Credit: Rico Torres

Like most humans with eyeholes and a pulse, I’m like a baby’s skull when it comes to Luke Wilson (soft spot—get it?). He’s handsome, in a hangdog way. He’s funny, in a sleepy way. In any slightly melancholy supporting role, he couldn’t be more of a dear. But as a leading man, driving the action, making shit happen—his role in Middle Men—Wilson is kind of a… how do I put this?… gloomy, monotone, gaping suck hole? Yeah, you know. That.

Wilson narrates this “based on a true story” film about the pair of complete idiots who invented the modern internet (or, to be more specific, they invented internet porn, but that’s basically the same thing). “My name is Jack Harris,” Wilson intones, “and I figured out a better way for guys to jack off.” The aforementioned idiots—Giovanni Ribisi and Gabriel Macht, both brilliant as doofuses with a vision and an all-cocaine diet—come up with the first-ever program for making credit-card purchases over the internet.
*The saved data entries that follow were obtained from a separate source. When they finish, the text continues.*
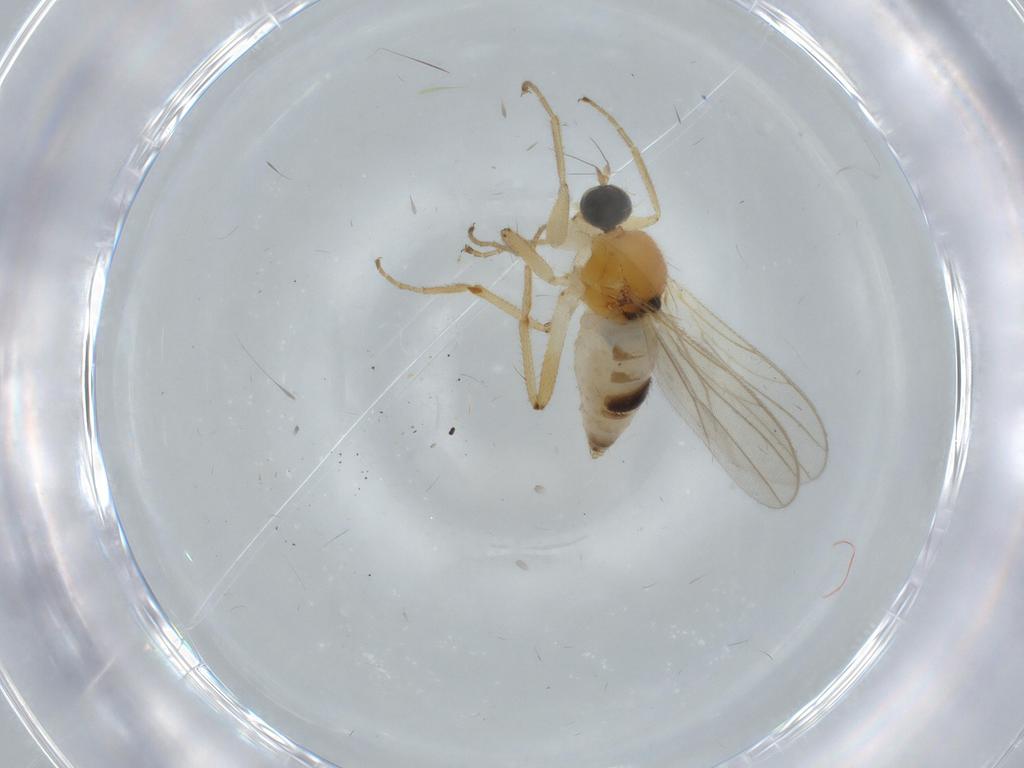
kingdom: Animalia
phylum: Arthropoda
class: Insecta
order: Diptera
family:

This allows engorged humans worldwide to make discreet purchases of ladies’ boobs and junk, and have them delivered instantly to their boners via computer. Literally overnight, the boys strike it rich.

Unfortunately, they also strike a deal with the Russian mob, which backfires when they take their millions of dollars and head directly to Las Vegas to roll around like crazy in big piles of cocaine. That’s where Jack (Wilson) comes in. He’s a businessman who’s good at “solving problems.” Leaving his wife and dumb little babies back in Houston—”I was one of those guys living in a Norman Rockwell painting”—he becomes a partner in the wonder twins’ porn business. All the requisite getting-in-too-deep proceeds from there.

Middle Men tells an entertaining story—though it lags, HARD, when Jack’s family drama takes center stage—and features some stupid-good performances (James Caan is viscerally repulsive as a croaky, crazy frog lawyer). But the glib, gimmicky narration (i.e., the aforementioned “a better way for guys to jack off”—yawn), delivered in Wilson’s vegetative monotone, leaves the film lumpy and uneven and often dull. You know, like a baby’s skull (see above). recommended

This article has been updated since its original publication.

Lindy West was born an unremarkable female baby in Seattle, Washington. The former Stranger writer covered movies, movie stars, exclamation points, lady stuff, large frightening fish, and much, much more....

6 replies on “Middle Men: Birth of Internet Porn”

  1. Is this really by Charles? I sense the cold mephitic hand of Lindy West at work. Lindy! Stop lying to us with your fake namery! Charles! This is clearly not you as it is not (a) high falutin and (b) filled with more pictures of sexy ladies!

  2. I second Andrew: This cannot be a Mudede review. The first paragraph doesn’t include a connection between internet, capitalism, Marxism, or any other over-arching world-historical philosophy. Plus, a word is written in ALL CAPITALS–the preferred West style.

    The review isn’t bad, but I can’t believe is authorship. In terms of stylistic dissonance, it’s like Chuck Palahniuk attributing his writing to Shakespeare.

    I’m thinking these author of this and the Farewell review have switched names.

  3. Oops! The bylines got switch on Farewell and Middle Men reviews. This was indeed written by Lindy. Farewell was reviewed by Charles. We’ve corrected it. Sorry about that!

  4. Wait, Luke Wilson is an actor? I find that hard to believe, since he is exactly the same person in every movie I’ve ever seen him in (boring schlub). He must have the same agent as Vince Vaughn (y’know, that guy who never plays anything but sarcastic douche).

  5. I get angry whenever I see an ad for this film. Why is there no credit given to the naked ladies for their role in revolutionizing the internet’s pornography? Who will think of the naked ladies?!